The Bible recognizes this struggle, too. “The law of the LORD is perfect, reviving the soul” (Ps 19:7). If all is well all the time, who needs reviving? Even David struggled from time to time, for he wrote: “He restores my soul” (Ps 23:3). Apparently even the man after God’s own heart had bad days.

So what should we do about the fickleness of our own heart? Well, like I mentioned above, I’ll give some more advice in future posts, but for now, here are two thoughts to keep in mind. First, recognize that what you’re experiencing is pretty normal. Strive to stand, but don’t feel like you’re all alone when you fall! Second, whether you’re up or down, realize that grace is your only hope. When we stand, we stand on grace; and when we fall, we fall on grace.

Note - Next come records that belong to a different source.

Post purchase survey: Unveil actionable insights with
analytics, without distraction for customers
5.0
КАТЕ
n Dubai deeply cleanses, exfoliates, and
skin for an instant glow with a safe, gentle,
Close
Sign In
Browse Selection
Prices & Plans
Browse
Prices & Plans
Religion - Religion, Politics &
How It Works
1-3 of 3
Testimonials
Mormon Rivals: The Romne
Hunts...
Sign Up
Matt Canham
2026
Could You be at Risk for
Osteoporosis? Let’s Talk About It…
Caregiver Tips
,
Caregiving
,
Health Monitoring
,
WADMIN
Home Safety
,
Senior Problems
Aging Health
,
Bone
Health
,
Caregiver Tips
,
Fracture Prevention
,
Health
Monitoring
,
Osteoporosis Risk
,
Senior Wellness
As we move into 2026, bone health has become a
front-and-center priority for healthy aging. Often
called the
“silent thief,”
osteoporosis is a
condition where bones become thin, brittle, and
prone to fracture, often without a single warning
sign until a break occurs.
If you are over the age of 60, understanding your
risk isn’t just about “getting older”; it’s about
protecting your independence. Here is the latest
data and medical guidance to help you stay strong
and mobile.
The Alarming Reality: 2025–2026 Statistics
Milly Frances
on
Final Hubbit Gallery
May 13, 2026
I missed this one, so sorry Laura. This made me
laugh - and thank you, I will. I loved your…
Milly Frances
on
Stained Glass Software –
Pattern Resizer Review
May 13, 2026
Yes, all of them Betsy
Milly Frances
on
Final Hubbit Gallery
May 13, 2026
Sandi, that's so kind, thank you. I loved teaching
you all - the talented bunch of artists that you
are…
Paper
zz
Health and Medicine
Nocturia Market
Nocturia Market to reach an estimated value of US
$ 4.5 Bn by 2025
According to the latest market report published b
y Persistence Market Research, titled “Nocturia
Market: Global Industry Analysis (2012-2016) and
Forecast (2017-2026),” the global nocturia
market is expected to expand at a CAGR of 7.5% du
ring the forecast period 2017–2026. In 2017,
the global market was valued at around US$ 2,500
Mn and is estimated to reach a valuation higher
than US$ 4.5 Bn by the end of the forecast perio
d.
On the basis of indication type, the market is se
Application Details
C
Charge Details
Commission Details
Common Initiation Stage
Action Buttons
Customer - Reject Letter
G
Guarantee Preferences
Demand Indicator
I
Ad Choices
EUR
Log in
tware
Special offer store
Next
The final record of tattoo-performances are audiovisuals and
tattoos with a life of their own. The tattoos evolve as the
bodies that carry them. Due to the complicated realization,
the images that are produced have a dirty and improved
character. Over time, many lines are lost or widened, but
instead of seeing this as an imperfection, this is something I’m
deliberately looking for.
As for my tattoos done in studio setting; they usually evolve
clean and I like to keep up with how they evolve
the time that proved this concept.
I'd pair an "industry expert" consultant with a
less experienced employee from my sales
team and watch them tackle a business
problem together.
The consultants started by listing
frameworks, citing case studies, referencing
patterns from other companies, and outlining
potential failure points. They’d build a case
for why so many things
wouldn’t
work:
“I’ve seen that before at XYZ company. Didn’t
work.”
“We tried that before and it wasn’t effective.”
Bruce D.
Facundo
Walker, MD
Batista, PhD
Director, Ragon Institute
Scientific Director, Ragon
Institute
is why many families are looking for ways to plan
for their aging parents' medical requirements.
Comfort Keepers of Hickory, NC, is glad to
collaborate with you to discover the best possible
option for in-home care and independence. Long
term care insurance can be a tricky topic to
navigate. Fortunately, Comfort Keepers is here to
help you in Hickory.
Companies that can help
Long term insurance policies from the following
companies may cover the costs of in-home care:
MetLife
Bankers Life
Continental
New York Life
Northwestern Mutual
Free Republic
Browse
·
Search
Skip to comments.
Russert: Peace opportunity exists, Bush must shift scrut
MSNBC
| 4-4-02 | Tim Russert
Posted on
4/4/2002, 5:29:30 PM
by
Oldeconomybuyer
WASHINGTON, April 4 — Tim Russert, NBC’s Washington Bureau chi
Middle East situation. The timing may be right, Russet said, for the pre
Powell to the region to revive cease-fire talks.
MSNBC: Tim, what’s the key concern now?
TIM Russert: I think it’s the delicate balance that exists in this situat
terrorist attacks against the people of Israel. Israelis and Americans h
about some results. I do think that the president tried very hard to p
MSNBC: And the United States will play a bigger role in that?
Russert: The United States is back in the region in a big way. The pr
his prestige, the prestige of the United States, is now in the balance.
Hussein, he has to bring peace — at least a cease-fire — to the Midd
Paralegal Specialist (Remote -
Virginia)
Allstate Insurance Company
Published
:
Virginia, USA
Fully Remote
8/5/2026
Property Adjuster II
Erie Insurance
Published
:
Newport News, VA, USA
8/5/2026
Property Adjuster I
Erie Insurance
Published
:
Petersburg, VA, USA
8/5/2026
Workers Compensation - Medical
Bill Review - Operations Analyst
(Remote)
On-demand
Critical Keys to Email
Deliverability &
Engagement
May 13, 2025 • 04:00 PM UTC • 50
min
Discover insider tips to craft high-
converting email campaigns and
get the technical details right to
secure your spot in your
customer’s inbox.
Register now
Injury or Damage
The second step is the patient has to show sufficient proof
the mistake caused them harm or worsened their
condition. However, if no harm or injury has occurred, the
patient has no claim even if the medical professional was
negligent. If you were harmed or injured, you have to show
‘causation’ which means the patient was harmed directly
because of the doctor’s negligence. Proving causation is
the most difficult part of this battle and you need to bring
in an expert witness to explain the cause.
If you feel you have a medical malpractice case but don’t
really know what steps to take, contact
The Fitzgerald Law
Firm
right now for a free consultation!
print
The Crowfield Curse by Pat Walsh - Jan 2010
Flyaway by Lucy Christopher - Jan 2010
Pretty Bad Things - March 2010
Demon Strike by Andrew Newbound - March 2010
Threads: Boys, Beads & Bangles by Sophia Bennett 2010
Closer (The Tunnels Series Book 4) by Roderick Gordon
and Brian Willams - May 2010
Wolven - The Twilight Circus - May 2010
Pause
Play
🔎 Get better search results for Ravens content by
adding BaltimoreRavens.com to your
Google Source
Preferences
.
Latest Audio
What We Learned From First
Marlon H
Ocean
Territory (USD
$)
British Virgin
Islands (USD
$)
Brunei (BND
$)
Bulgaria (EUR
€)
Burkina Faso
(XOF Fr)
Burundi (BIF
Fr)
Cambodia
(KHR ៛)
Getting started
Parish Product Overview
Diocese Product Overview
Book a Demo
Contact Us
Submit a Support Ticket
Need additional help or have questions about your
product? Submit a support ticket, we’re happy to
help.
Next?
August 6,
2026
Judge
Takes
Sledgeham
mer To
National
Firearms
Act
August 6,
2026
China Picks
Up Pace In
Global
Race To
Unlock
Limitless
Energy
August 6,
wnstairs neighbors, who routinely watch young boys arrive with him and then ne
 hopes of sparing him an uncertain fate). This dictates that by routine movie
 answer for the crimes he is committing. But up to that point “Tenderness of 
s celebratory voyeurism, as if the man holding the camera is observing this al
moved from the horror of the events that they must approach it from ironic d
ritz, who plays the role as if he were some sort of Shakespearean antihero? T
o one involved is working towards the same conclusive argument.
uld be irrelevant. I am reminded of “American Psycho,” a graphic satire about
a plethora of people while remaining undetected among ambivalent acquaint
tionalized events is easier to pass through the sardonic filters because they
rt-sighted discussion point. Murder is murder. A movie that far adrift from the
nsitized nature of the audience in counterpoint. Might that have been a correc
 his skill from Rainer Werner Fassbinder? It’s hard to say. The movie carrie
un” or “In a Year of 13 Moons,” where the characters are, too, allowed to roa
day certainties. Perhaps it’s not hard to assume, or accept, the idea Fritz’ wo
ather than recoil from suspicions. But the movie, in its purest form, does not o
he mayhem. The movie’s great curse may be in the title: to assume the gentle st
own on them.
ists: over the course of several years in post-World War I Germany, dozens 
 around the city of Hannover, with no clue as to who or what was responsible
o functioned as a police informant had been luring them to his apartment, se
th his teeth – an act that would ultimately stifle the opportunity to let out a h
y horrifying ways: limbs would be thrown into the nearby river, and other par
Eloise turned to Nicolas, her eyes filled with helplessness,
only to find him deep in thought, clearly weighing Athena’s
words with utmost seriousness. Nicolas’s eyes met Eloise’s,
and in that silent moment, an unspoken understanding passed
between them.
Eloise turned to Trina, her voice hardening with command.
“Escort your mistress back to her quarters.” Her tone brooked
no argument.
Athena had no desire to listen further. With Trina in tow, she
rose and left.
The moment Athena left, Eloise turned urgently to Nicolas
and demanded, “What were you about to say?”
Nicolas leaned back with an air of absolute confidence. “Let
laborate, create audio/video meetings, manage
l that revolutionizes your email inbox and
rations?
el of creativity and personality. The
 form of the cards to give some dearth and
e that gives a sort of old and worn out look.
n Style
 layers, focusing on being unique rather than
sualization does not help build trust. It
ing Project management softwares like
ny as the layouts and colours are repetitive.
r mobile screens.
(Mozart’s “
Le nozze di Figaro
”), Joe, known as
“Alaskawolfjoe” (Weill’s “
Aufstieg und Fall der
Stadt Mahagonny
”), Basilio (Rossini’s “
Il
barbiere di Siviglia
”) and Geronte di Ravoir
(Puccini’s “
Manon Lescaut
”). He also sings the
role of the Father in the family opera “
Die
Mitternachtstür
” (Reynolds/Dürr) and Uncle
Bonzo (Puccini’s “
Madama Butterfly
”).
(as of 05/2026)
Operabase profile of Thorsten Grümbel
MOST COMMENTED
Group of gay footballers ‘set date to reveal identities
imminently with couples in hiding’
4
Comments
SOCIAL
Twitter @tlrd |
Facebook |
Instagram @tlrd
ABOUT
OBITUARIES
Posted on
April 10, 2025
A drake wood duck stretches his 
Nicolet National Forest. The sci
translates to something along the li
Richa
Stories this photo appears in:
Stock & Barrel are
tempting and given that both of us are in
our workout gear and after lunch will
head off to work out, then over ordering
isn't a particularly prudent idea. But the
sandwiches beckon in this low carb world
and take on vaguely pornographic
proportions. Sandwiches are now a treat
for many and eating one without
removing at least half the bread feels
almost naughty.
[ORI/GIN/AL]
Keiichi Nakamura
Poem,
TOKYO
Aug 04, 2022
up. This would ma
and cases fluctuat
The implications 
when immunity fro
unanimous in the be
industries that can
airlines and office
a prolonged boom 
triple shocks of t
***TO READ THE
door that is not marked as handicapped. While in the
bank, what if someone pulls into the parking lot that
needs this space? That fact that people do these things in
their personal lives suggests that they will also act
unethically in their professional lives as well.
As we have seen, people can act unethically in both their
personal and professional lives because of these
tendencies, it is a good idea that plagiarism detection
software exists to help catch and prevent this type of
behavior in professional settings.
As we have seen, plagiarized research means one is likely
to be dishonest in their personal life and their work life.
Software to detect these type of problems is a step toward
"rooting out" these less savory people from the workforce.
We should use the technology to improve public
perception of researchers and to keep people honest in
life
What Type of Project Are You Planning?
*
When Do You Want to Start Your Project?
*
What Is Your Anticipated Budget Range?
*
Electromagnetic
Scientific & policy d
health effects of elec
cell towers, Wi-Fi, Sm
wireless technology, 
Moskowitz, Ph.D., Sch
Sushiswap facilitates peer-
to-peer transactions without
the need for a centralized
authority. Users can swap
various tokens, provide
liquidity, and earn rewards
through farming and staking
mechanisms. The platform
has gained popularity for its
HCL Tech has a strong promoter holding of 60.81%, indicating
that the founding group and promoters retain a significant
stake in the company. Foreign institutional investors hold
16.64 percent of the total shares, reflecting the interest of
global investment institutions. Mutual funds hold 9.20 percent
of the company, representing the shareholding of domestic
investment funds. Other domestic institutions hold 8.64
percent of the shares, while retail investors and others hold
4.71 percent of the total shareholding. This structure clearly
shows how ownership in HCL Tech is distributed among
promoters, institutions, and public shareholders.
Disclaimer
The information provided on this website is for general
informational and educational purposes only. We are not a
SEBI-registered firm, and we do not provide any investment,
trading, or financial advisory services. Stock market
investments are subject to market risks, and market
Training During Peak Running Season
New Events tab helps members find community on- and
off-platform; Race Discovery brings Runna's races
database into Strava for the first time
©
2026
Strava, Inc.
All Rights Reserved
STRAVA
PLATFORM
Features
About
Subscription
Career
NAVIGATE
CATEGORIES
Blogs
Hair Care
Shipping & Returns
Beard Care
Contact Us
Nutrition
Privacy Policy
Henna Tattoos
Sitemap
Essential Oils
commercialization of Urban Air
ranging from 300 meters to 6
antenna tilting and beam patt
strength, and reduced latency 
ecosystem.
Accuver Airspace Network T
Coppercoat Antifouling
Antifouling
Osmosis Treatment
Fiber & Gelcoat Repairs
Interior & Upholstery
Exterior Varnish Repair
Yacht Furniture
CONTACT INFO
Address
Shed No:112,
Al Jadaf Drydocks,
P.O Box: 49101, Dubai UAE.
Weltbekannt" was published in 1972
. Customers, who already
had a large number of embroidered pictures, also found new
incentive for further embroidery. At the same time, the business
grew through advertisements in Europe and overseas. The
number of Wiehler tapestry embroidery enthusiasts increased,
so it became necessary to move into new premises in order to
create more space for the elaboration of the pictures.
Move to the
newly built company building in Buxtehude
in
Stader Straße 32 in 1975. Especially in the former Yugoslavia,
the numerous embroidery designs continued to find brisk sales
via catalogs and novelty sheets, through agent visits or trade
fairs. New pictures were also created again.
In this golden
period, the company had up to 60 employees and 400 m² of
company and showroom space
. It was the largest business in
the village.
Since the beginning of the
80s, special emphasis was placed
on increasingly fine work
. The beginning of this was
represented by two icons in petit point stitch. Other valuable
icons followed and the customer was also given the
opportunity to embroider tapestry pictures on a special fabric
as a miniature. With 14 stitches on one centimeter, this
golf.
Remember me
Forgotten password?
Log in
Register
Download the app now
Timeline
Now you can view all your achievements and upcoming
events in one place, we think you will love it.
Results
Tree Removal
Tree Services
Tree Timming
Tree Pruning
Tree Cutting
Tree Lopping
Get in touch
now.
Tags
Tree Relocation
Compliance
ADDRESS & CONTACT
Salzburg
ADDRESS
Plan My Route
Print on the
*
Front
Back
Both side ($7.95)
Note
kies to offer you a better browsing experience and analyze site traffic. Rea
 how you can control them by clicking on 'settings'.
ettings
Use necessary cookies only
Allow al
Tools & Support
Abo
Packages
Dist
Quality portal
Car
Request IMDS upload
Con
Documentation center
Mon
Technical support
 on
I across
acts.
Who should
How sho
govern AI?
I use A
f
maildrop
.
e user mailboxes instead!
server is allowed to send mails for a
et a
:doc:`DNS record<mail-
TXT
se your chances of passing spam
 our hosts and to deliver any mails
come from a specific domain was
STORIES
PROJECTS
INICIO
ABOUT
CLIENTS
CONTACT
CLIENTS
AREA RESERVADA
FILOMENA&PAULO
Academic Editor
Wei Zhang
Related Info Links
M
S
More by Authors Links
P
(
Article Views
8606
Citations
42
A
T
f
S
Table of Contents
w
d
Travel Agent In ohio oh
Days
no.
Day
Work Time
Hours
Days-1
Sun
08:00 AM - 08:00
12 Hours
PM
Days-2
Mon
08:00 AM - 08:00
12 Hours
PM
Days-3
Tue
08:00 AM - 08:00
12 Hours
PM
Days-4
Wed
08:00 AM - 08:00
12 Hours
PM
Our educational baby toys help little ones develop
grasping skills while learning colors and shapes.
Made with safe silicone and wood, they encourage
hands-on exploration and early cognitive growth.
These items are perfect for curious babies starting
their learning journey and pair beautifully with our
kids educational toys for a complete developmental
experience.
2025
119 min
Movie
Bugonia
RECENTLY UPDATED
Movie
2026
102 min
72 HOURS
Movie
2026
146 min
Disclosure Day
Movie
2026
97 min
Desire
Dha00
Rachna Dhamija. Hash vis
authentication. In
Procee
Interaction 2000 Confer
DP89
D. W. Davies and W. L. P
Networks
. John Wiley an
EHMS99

I think the late songwriter Rich Mullins drew a pretty good bead on how to view the ups and downs of life when he sang:

If I stand, let me stand on the promise that you will pull me through
And if I can’t, let me fall on the grace that first brought me to you
And if I sing, let me sing for the joy that has born in me these songs
And if I weep, let it be as a man who is longing for his home.